Stein, who grew up in Brooklyn, first encountered Carson’s “sense of wonder” while visiting friends on an island off Nantucket. They explored beaches and tidal pools with Carson’s book Edge of the Sea in hand, and Carson’s ability to both inform and inspire took hold. Stein has taught Carson’s work in her courses, and her enthusiasm and clear prose give her book appeal that reaches beyond an academic audience.
Stein’s other books, on Margaret Atwood and Toni Morrison, also celebrate women writers who have significantly influenced our society. Stein herself has been twice honored as Woman of the Year, by the URI Association of Professional and Academic Women in 1993, and the Rhode Island Commission on Women in 2007. She has served as chair of the English department and director of Women’s Studies at URI.
URI 2013 Common Reading Book
Geraldine Brooks is the Pulitzer Prize-winning author of an eclectic collection of books.
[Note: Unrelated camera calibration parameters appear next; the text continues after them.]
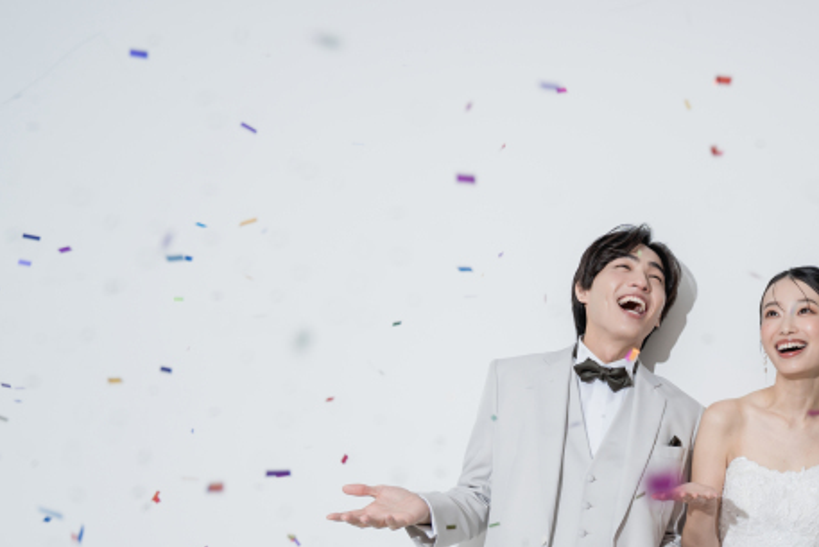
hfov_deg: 43.6
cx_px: 686
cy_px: 374
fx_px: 956
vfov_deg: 31.6
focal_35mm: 42
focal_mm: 24
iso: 125
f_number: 4
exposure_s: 1/100
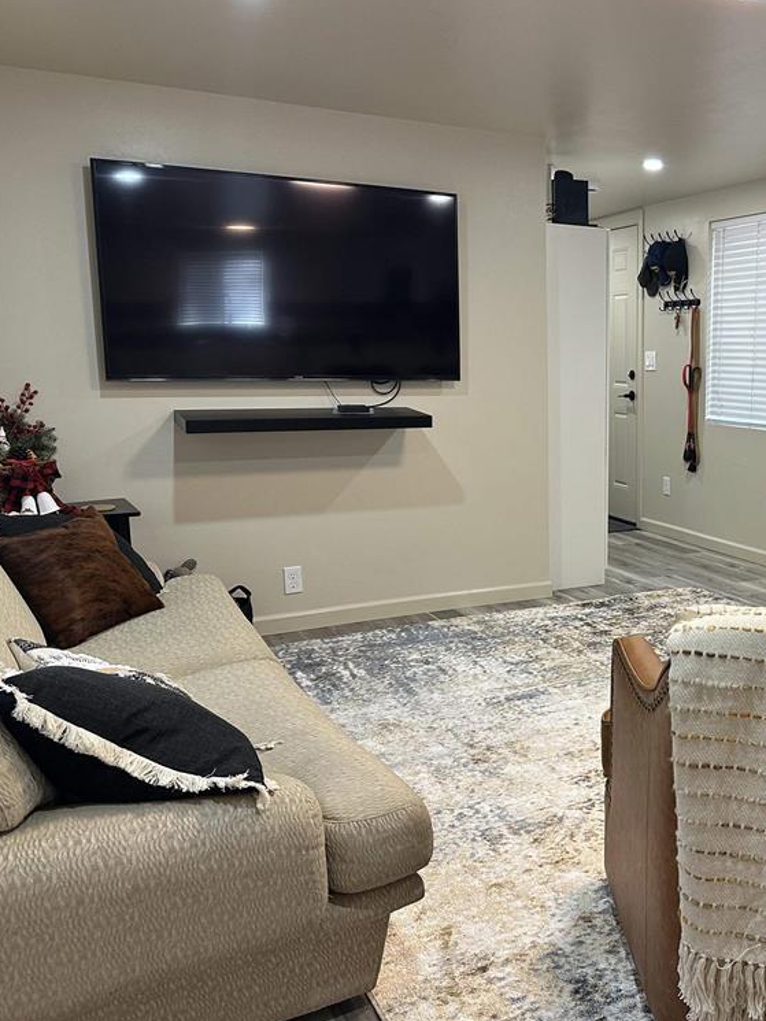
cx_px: 648
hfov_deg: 40.6
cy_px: 500
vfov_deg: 55.3
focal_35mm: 33
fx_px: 973
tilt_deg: -9.5
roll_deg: -0.8
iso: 200
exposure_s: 1/120
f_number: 1.78
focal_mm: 6.86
An Australian-born writer and journalist, she has tackled topics as varied as Middle Eastern women, the plague in 17th century England, and the American Civil War.
Her newest novel, Caleb’s Crossing, returns to the 17th century, but this time on Martha’s Vineyard, where Brooks resides when not in Sydney. Based on true events, the novel portrays the relationship between a minister’s young daughter and Caleb, who became the first Native American to graduate from Harvard.
The book touches on a wide range of issues, from freedom of religion and education to issues of gender and Native American culture. Incoming URI freshmen and their advisors, faculty, and staff have all been invited to read this book over the summer to engage in a common experience for discussion. The University will open a blog for comments in July, and the book will be used as part of this fall’s Honors Colloquium on “Great Public Schools: Everyone’s Right? Everyone’s Responsibility?” Brooks will speak at URI on September 24, first to students and then as an Honors Colloquium speaker.